A current trend in HPC systems is the utilization of architectures with SIMD or vector extensions to exploit data parallelism. There are several ways to take advantage of such modern vector architectures, each with a different impact on the code and its portability. For example, the use of intrinsics, guided vectorization via pragmas, or compiler autovectorization. Our objectives are to maximize vectorization efficiency and minimize code specialization. To achieve these objectives, we rely on compiler autovectorization. We leverage a set of hardware and software tools that allow us to analyze in detail where autovectorization is suboptimal. Thus, we apply an iterative methodology that allows us to incrementally improve the efficient use of the underlying hardware. In this paper, we apply this methodology to a CFD production code. We evaluate the performance on an innovative configurable platform powered by a RISC-V core coupled with a wide vector unit capable of operating with up to 256 double precision elements. Following the vectorization process, we demonstrate a single-core speedup of 7.6$\times$ compared to its scalar implementation. Furthermore, we show that code portability is not compromised, as our solution continues to exhibit performance benefits, or at the very least, no drawbacks, on other HPC architectures such as Intel x86 and NEC SX-Aurora.

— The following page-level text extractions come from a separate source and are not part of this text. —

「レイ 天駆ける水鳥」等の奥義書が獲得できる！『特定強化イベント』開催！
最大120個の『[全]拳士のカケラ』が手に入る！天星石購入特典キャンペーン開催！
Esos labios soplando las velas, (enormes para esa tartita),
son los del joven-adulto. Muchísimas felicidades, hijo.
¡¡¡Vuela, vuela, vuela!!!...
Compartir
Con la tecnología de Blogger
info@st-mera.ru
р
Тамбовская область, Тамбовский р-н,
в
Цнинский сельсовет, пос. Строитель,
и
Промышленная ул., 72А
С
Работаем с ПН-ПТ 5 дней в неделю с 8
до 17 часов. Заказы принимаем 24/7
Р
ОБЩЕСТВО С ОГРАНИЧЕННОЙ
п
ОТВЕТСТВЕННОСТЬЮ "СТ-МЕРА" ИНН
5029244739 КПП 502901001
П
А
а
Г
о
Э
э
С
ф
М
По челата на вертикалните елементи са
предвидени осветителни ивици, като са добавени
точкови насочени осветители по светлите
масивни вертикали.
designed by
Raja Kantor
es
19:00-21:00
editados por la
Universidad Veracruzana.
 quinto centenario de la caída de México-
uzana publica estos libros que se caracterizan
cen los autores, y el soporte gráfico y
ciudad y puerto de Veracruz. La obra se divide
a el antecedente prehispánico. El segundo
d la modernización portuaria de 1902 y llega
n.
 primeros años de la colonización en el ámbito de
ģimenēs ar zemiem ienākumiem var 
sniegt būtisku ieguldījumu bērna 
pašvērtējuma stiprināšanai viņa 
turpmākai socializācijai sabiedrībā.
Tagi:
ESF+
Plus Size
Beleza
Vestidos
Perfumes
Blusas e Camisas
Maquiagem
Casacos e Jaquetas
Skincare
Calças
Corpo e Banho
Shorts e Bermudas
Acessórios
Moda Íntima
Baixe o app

翻译：当前高性能计算系统的发展趋势是利用具有SIMD或向量扩展的架构来开发数据并行性。利用此类现代向量架构存在多种方式，每种方式对代码及其可移植性产生不同影响，例如使用内联函数、通过编译指示引导向量化或编译器自动向量化。我们的目标是最大化向量化效率并最小化代码特化。为实现这些目标，我们依托编译器自动向量化技术，并借助一套硬件与软件工具集来精确分析自动向量化的次优环节。通过采用迭代式方法论，我们能够逐步提升底层硬件的利用效率。本文将这一方法论应用于计算流体力学生产代码，并在基于RISC-V核心的创新可配置平台上进行性能评估，该平台搭载的宽向量单元可支持多达256个双精度元素运算。经过向量化优化后，相较于标量实现版本，我们实现了单核7.6$\times$的加速比。此外，我们的解决方案在保持代码可移植性的同时，在其他高性能计算架构（如Intel x86和NEC SX-Aurora）上仍能保持性能优势或至少无性能损失。